Given material
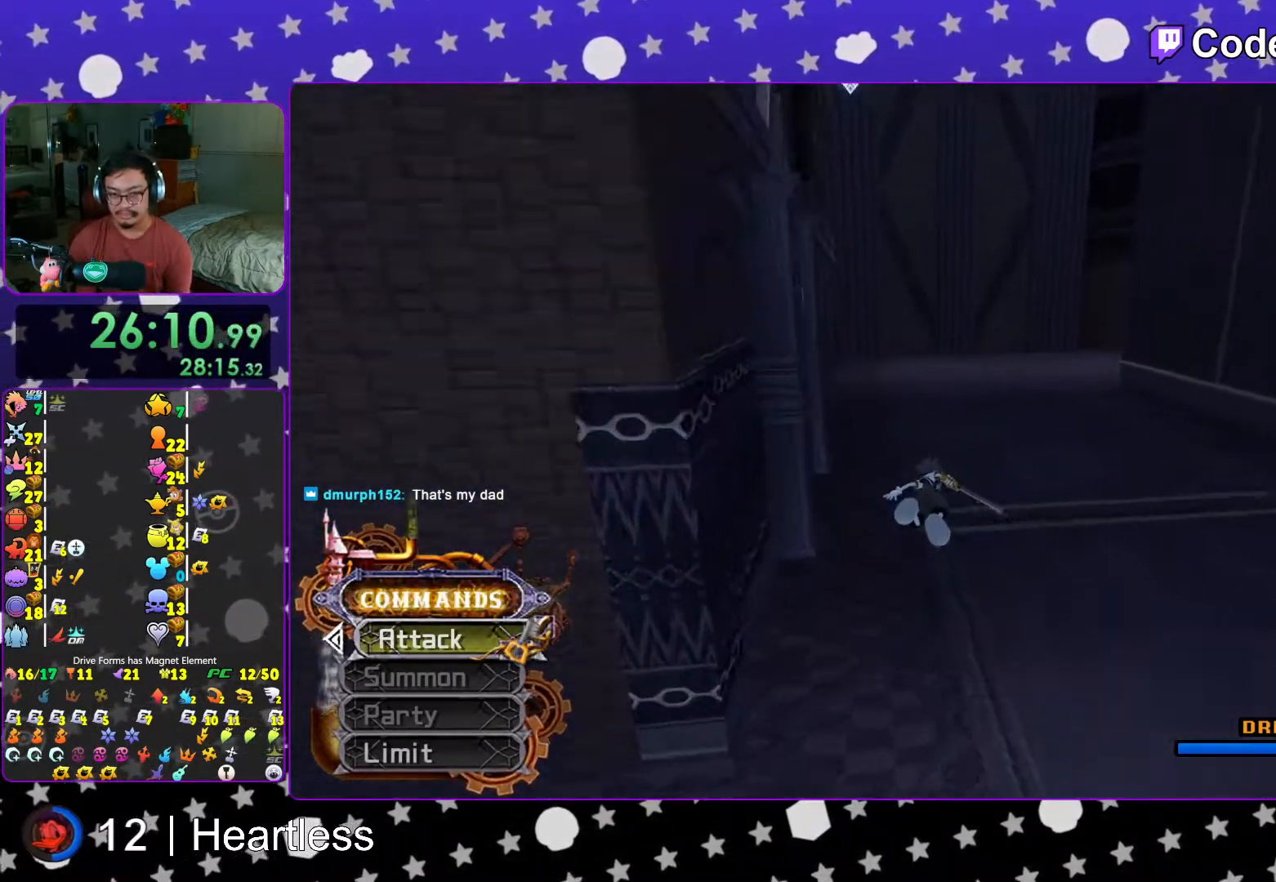
{"dt_ms": 500, "buttons": [], "left_stick": "center", "right_stick": "center", "events": [[17, "right_stick", "center"], [233, "Y", "up"], [383, "B", "down"], [417, "left_stick", "center"], [467, "B", "up"]]}
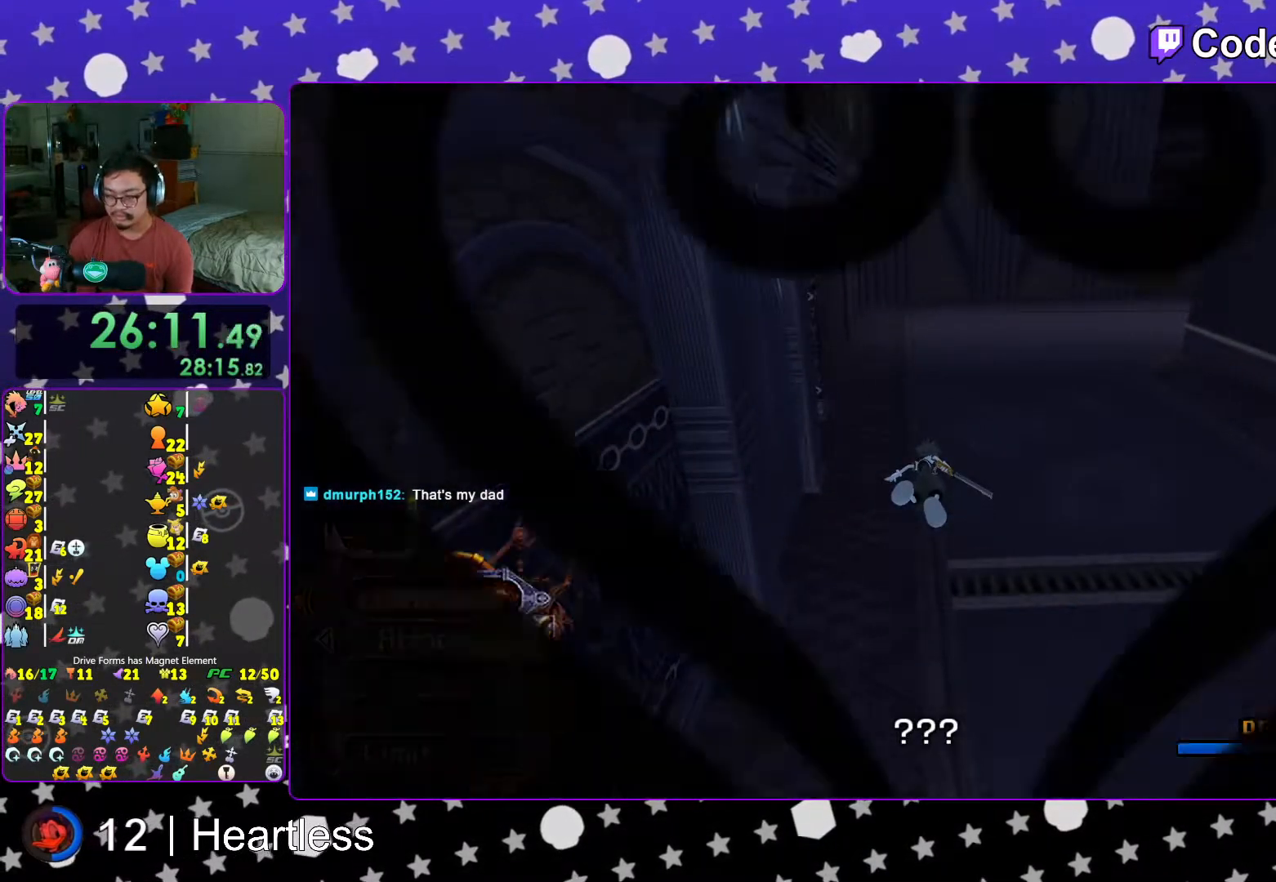
{"dt_ms": 500, "buttons": ["B"], "left_stick": "center", "right_stick": "center", "events": [[33, "B", "down"], [117, "B", "up"], [217, "B", "down"], [267, "B", "up"], [417, "B", "down"]]}
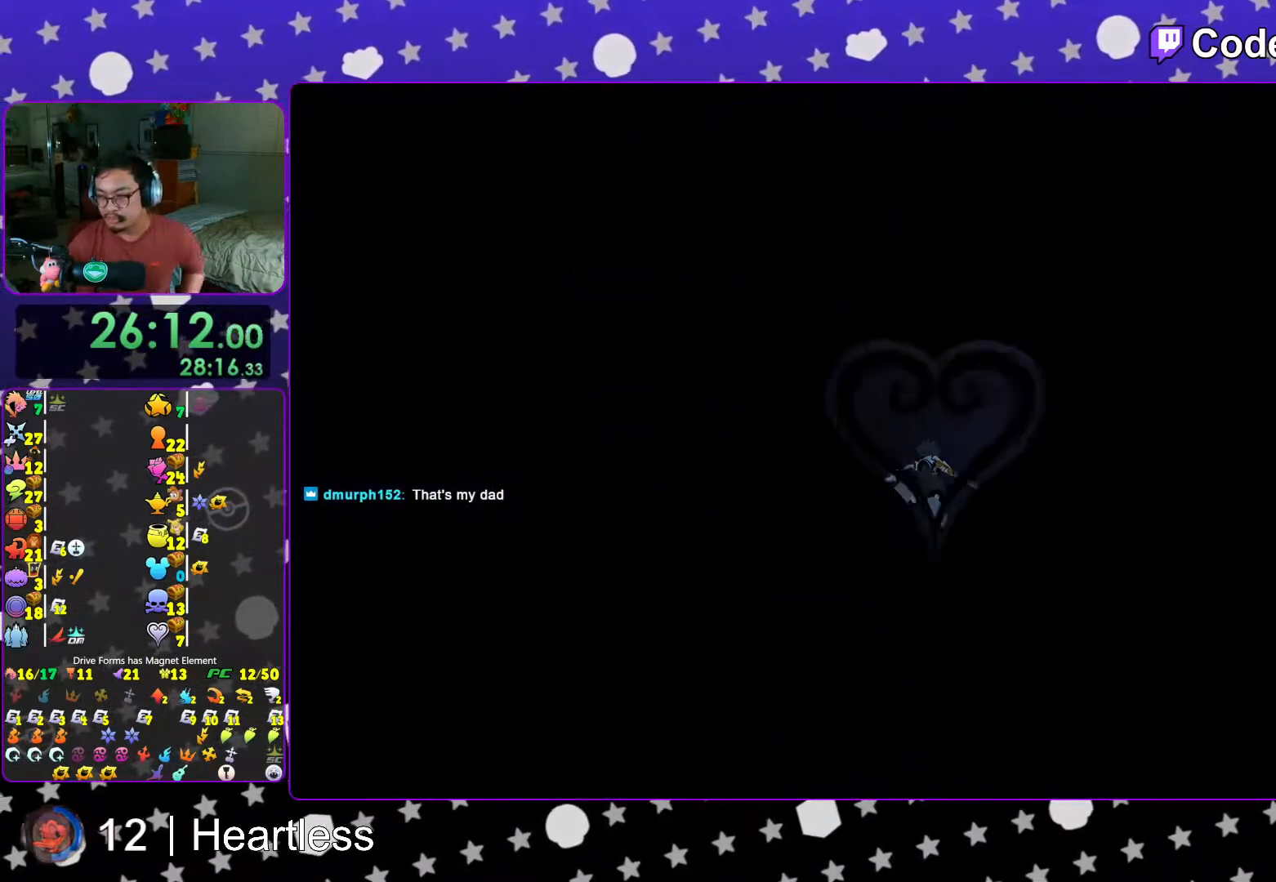
{"dt_ms": 500, "buttons": ["B"], "left_stick": "center", "right_stick": "center", "events": [[17, "B", "up"], [83, "B", "down"], [167, "B", "up"], [267, "B", "down"], [333, "B", "up"], [433, "B", "down"]]}
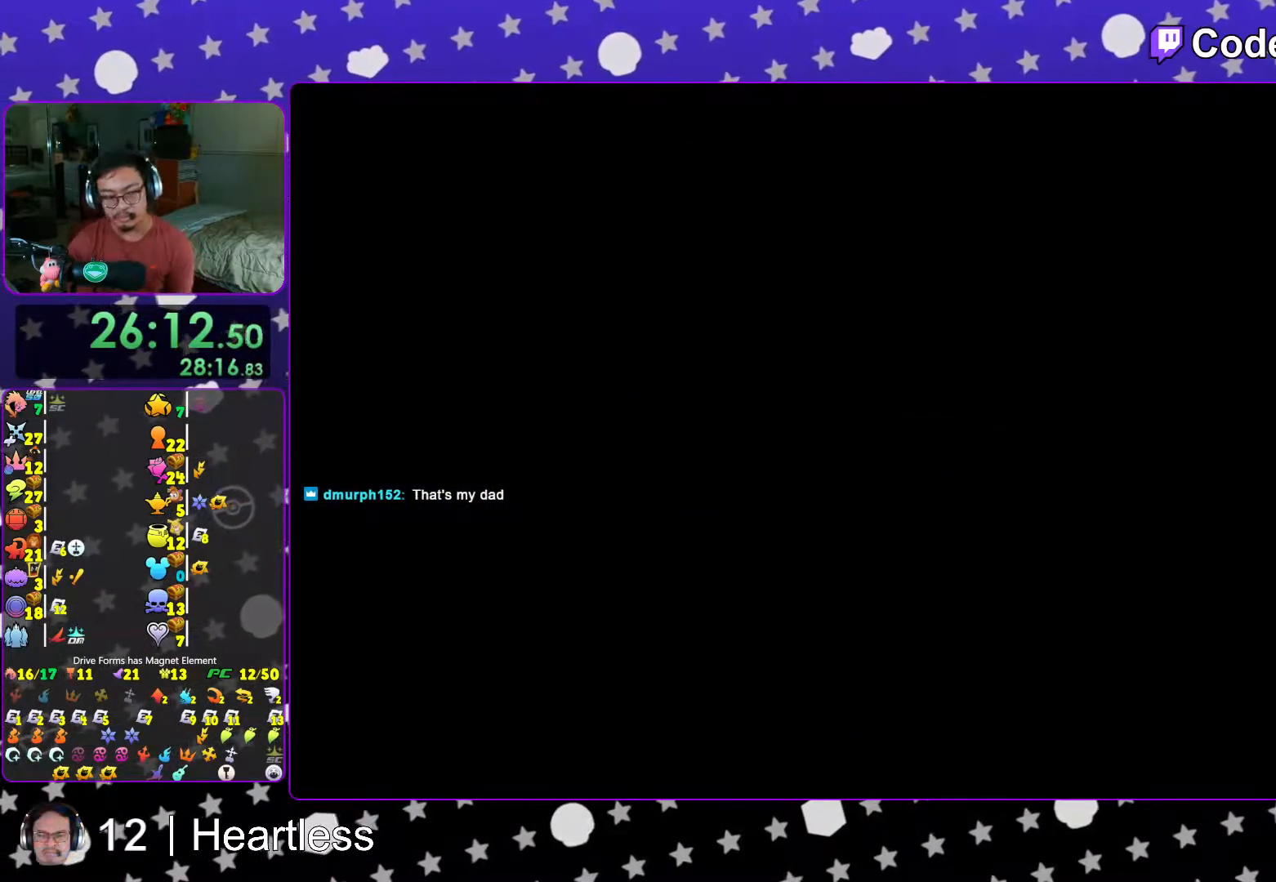
{"dt_ms": 500, "buttons": ["B"], "left_stick": "center", "right_stick": "center", "events": [[17, "B", "up"], [117, "B", "down"], [167, "B", "up"], [267, "B", "down"], [367, "B", "up"], [433, "B", "down"]]}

Requirement
Write out the data exactly, but not its pictures.

Answer space
{"dt_ms": 500, "buttons": [], "left_stick": "center", "right_stick": "center", "events": [[17, "right_stick", "center"], [233, "Y", "up"], [383, "B", "down"], [417, "left_stick", "center"], [467, "B", "up"]]}
{"dt_ms": 500, "buttons": ["B"], "left_stick": "center", "right_stick": "center", "events": [[33, "B", "down"], [117, "B", "up"], [217, "B", "down"], [267, "B", "up"], [417, "B", "down"]]}
{"dt_ms": 500, "buttons": ["B"], "left_stick": "center", "right_stick": "center", "events": [[17, "B", "up"], [83, "B", "down"], [167, "B", "up"], [267, "B", "down"], [333, "B", "up"], [433, "B", "down"]]}
{"dt_ms": 500, "buttons": ["B"], "left_stick": "center", "right_stick": "center", "events": [[17, "B", "up"], [117, "B", "down"], [167, "B", "up"], [267, "B", "down"], [367, "B", "up"], [433, "B", "down"]]}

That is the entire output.